Professional services firm BDO Seidman, LLP surveyed CFOs at oil and gas E&P companies to get a read on what to expect for 2010. According to Seidman's press release, 40% of CFOs don't expect access to credit to improve until the second half of next year, and more than 30% believe credit access won't improve until 2011 or 2012.

The main impact of that finding will be on capital spending. Big oil companies like Exxon Mobil (XOM),ConocoPhillips (COP) and Chevron (CVX) have all announced either reduced or flat capital spending for 2010. Smaller producers will also cut spending in an effort to preserve cash and improve free cash flow numbers.

Constrained capital spending affects more than just producers, of course. Oilfield service companies likeSchlumberger (SLB), Halliburton (HAL) and Baker Hughes (BHI) also face potential declines. For domestic U.S. production, lower capex affects local and state economies by eliminating jobs and lowering tax revenues.

Producers are also worried about legislative changes and complained that few federal stimulus dollars benefitted the energy industry.

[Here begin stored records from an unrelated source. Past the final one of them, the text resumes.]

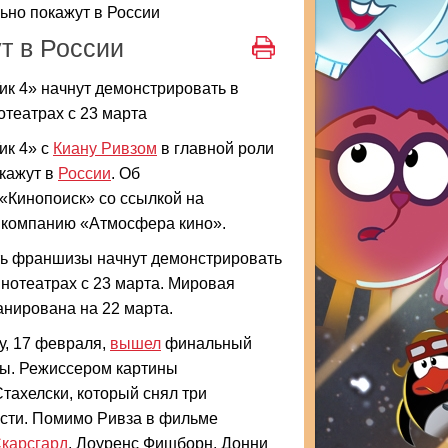
ьно покажут в России
т в России
к 4» начнут демонстрировать в
отеатрах с 23 марта
ик 4» с
Киану Ривзом
в главной роли
кажут в
России
. Об
«Кинопоиск» со ссылкой на
 компанию «Атмосфера кино».
ть франшизы начнут демонстрировать
инотеатрах с 23 марта. Мировая
нирована на 22 марта.
у, 17 февраля,
вышел
финальный
ны. Режиссером картины
тахелски, который снял три
сти. Помимо Ривза в фильме
карсгард
, Лоуренс Фишборн, Донни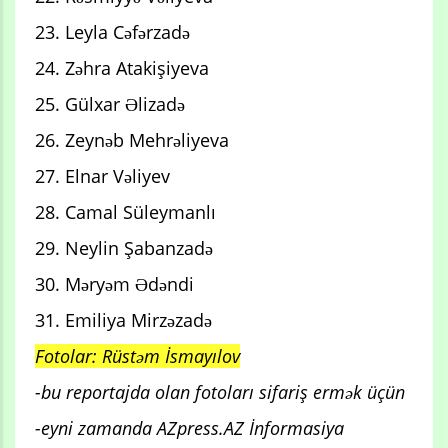
23. Leyla Cəfərzadə
24. Zəhra Atakişiyeva
25. Gülxar Əlizadə
26. Zeynəb Mehrəliyeva
27. Elnar Vəliyev
28. Camal Süleymanlı
29. Neylin Şabanzadə
30. Məryəm Ədəndi
31. Emiliya Mirzəzadə
Fotolar: Rüstəm İsmayılov
-bu reportajda olan fotoları sifariş ermək üçün
-eyni zamanda AZpress.AZ İnformasiya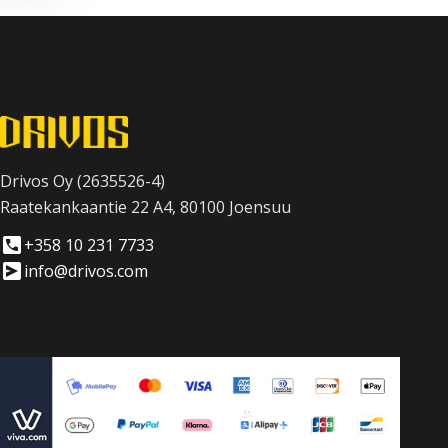
Drivos Oy (2635526-4)
Raatekankaantie 22 A4, 80100 Joensuu
+358 10 231 7733
info@drivos.com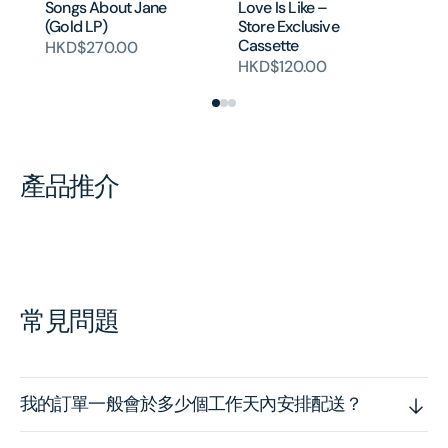
Songs About Jane
Love Is Like –
Co
(Gold LP)
Store Exclusive
H
Cassette
HKD$270.00
HKD$120.00
產品推介
常見問題
我的訂單一般會於多少個工作天內安排配送？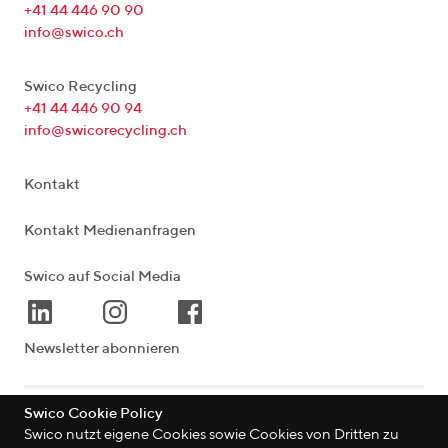
+41 44 446 90 90
info@swico.ch
Swico Recycling
+41 44 446 90 94
info@swicorecycling.ch
Kontakt
Kontakt Medienanfragen
Swico auf Social Media
Newsletter abonnieren
Swico Cookie Policy
Lagerstrasse 33
|
8004
Zürich
|
Schweiz
Swico nutzt eigene Cookies sowie Cookies von Dritten zu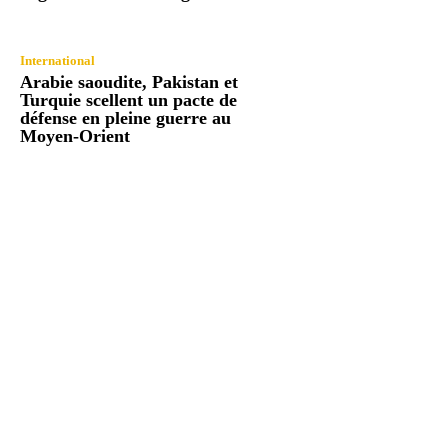
International
Arabie saoudite, Pakistan et
Turquie scellent un pacte de
défense en pleine guerre au
Moyen-Orient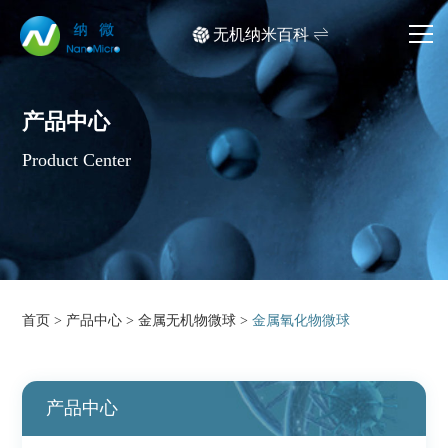
无机纳米百科
网站首页
产品中心
产品中心
Product Center
应用领域
文档中心
媒体中心
首页
>
产品中心
>
金属无机物微球
>
金属氧化物微球
关于我们
产品中心
产品检索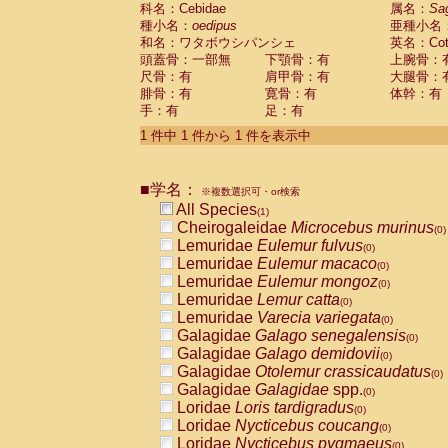
科名：Cebidae
Cebidae
Saguinus midas
属名：
Sa
(0)
種小名：
oedipus
亜種小名
Cebidae
Saguinus mystax
(0)
和名：ワタボウシパンシェ
英名：Cotto
Cebidae
Saguinus nigricollis
(0)
頭蓋骨：一部無
下顎骨：有
上腕骨：
Cebidae
Saguinus oedipus
(1)
尺骨：有
肩甲骨：有
大腿骨：
Cebidae
Saguinus weddelli
(0)
腓骨：有
寛骨：有
体幹：有
Cebidae
Saguinus
spp.
(0)
手：有
足：有
Cebidae
Aotus trivirgatus
(0)
Cebidae
Cebus albifrons
1 件中 1 件から 1 件を表示中
(0)
Cebidae
Cebus apella
(0)
Cebidae
Cebus capucinus
(0)
■学名：
Cebidae
Cebus nigrivittatus
※複数選択可・or検索
(0)
Cebidae
Cebus
spp.
All Species
(0)
(1)
Cebidae
Saimiri boliviensis
Cheirogaleidae
Microcebus murinus
(0)
(0)
Cebidae
Saimiri sciureus
Lemuridae
Eulemur fulvus
(0)
(0)
Atelidae
Alouatta caraya
Lemuridae
Eulemur macaco
(0)
(0)
Atelidae
Alouatta fusca
Lemuridae
Eulemur mongoz
(0)
(0)
Atelidae
Alouatta seniculus
Lemuridae
Lemur catta
(0)
(0)
Atelidae
Alouatta
spp.
Lemuridae
Varecia variegata
(0)
(0)
Atelidae
Ateles belzebuth
Galagidae
Galago senegalensis
(0)
(0)
Atelidae
Ateles geoffroyi
Galagidae
Galago demidovii
(0)
(0)
Atelidae
Ateles paniscus
Galagidae
Otolemur crassicaudatus
(0)
(0)
Atelidae
Ateles
spp.
Galagidae
Galagidae
spp.
(0)
(0)
Atelidae
Lagothrix lagothricha
Loridae
Loris tardigradus
(0)
(0)
Atelidae
Lagothrix lagothricha cana
Loridae
Nycticebus coucang
(0)
(0)
Pitheciidae
Cacajao calvus rubicundu
Loridae
Nycticebus pygmaeus
(0)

The primary legislative change would be adoption of some method of pricing carbon. Exxon CEO and Chairman Rex Tillerson probably spoke for many producer executives when he came out in favor of a carbon tax as opposed to a market-based cap-and-trade system.

Certainly a defined tax rate for carbon is less volatile than a market-based system, but it is unlikely that the U.S. Congress could gather up the courage it would require to establish such a tax.

If any legislative changes are forthcoming for energy producers in 2010, they won't find out what they are until the second half of the year given all the other things Congress has to fight about. And unless unemployment numbers begin to fall, demand for gasoline will not improve, further moderating prices for both crude oil and gasoline. If that happens, access to credit could remain difficult, keeping pressure on capital spending.

The CFOs in the Seidman survey have it about right on prospects for 2010. It's not a pretty picture.